__BRANO__:
════════

Il clamore che sta accompagnando l’affermazione del M5S è comprensibile, come comprensibile è l’attesa che si sta generando sui comportamenti soprattutto delle sindache elette a Torino e a Roma.
Il netto successo di Virginia Raggi, consigliera invisibile nell’era Marino, è fuori discussione e ha visto il concorso, apportato in modo più o meno chiaro, di tanti mondi. Ora stanno arrivando gli attestati di stima pubblici anche dalle realtà sociali e di movimento, nonché interventi di analisi che propongono un lettura per cui questo dato elettorale rappresenterebbe una “rottura storica”.
Si delinea così un quadro nel quale “sparisce” il 50% di coloro che non si sono recati alle urne a scapito di una visione che consolida ulteriormente il valore del voto e il significato della scelta a favore della proposta grillina.

════════

__MATERIALE FORNITO__:
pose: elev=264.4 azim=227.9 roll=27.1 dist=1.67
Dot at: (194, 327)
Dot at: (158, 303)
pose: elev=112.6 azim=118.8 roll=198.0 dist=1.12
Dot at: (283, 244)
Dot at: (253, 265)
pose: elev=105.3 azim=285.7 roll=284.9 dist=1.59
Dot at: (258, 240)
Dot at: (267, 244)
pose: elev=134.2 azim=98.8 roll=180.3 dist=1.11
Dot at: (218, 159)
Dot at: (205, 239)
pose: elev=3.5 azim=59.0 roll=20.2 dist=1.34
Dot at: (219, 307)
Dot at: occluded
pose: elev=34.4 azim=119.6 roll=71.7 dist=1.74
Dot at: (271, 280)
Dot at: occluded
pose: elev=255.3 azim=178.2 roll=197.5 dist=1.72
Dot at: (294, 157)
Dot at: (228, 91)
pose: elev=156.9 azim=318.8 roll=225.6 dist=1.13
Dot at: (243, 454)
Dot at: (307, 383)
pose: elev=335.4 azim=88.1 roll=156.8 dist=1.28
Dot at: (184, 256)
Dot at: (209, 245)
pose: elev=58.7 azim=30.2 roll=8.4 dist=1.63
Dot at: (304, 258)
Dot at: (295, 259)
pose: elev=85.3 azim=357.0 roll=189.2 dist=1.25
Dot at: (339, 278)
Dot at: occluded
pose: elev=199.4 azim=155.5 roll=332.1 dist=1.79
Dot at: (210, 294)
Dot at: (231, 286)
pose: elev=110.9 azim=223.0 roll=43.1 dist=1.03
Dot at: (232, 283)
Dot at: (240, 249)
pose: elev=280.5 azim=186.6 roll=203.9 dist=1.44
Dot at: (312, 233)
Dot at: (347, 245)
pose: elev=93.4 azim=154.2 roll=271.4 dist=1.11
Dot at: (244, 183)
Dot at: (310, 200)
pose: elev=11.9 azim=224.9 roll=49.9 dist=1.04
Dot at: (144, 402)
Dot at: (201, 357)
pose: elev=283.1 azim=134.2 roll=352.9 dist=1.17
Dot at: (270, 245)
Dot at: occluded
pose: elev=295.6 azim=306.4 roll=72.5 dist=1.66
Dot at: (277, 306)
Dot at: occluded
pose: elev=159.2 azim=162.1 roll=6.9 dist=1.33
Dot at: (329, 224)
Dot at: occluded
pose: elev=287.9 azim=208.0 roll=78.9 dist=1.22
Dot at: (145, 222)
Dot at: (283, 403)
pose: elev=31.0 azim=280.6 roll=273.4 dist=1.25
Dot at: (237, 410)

════════

__CONSEGNA DELL'ESERCIZIO__: Scrivi il seguito del brano sull'affermazione elettorale del M5S a Roma e Torino, riprendendo subito dopo l'ultima frase. I record non hanno alcun legame con il brano.

__RISPOSTA SCRITTA__:
Tutto questo ha un po’ il sapore di una rinuncia. È vero, forse non moriremo democristiani e nemmeno renziani, ma l’idea che tutto si può ricondurre ad uno spostamento di consensi nel campo elettorale e dell’opinione e non dentro una nuova stagione di conflitto e di rovesciamento dei rapporti di forza, di una capacità collettiva di mettere in discussione un sistema che ha fatto del governo della crisi un micidiale strumento di attacco alle condizioni di vita di miliioni di persone, spaventa un poco e molto incuriosisce.
È chiaro che l’esperienza che si sta producendo con il voto orientato, anche tatticamente, sui 5 stelle indebolisce di molto l’idea che siano le lotte e la mobilitazione il motore di un cambiamento reale, confligge con le possibilità di organizzazione autonoma del conflitto. Lo dicono da un po’ vari osservatori della scena politica italiana, Grillo chiude in un contenitore apparentemente diverso la voglia di riscatto e forse di rivolta di milioni di persone, coagulando e mischiando immaginari e contenuti fra loro opposti.
La rabbia si esprime attraverso un voto? Può essere, ma nello stesso istante si stempera e accetta le regole del gioco. Dov’è la rottura in questo agire?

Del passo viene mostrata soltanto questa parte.